Exercise A: List every web address given in the comment thread about turkeys below.

=====

1. Guillaume - April 2, 2010

I don’t understand the title – how is it related to the article?

Also, it’s a myth that turkeys stare in the rain with open beaks until they drown. Check out http://www.upc-online.org/turkeys/120403notdumb.htm, http://animals.howstuffworks.com/birds/turkey-drown.htm or http://www.snopes.com/critters/wild/turkey.asp.

Angelique - April 2, 2010

Um, the title was my attempt to wryly mimic a chicken’s possible reaction to being exiled from the comfortable henhouse world into the climatically-unfriendly outdoors. Guess that didn’t come through.
Perhaps the turkey story is apocryphal, but my source is an actual farmer, writing in The American at http://www.american.com/archive/2009/july/the-omnivore2019s-delusion-against-the-agri-intellectuals/. He notes that a fellow farmer lost 4000 turkeys to such an incident. Well, even if it’s not true, there are plenty of other cases of animals willingly opting to reduce their welfare. Lab rats will overeat and get fat if given a wide choice of sweet foods (so will humans). Some cats used to wet food limit their water drinking even when switched to dry food to the point of causing kidney damage. *Examples from John Webster, Animal Welfare: A Cool Eye towards Eden.

=====

Exercise B: Turn each line of the listing below into an item of a numbered list, and leave out the blank lines.

Records excerpted from a collection:

=====

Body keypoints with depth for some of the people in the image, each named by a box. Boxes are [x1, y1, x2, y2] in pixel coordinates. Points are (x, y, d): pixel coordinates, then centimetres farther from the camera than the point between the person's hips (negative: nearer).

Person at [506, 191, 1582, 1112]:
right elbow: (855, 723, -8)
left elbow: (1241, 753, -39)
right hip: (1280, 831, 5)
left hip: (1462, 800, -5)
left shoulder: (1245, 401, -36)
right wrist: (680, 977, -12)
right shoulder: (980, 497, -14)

=====

Written response A:
- http://www.upc-online.org/turkeys/120403notdumb.htm
- http://animals.howstuffworks.com/birds/turkey-drown.htm
- http://www.snopes.com/critters/wild/turkey.asp
- http://www.american.com/archive/2009/july/the-omnivore2019s-delusion-against-the-agri-intellectuals/

Written response B:
1. Body keypoints with depth for some of the people in the image, each named by a box. Boxes are [x1, y1, x2, y2] in pixel coordinates. Points are (x, y, d): pixel coordinates, then centimetres farther from the camera than the point between the person's hips (negative: nearer).
2. Person at [506, 191, 1582, 1112]:
3. right elbow: (855, 723, -8)
4. left elbow: (1241, 753, -39)
5. right hip: (1280, 831, 5)
6. left hip: (1462, 800, -5)
7. left shoulder: (1245, 401, -36)
8. right wrist: (680, 977, -12)
9. right shoulder: (980, 497, -14)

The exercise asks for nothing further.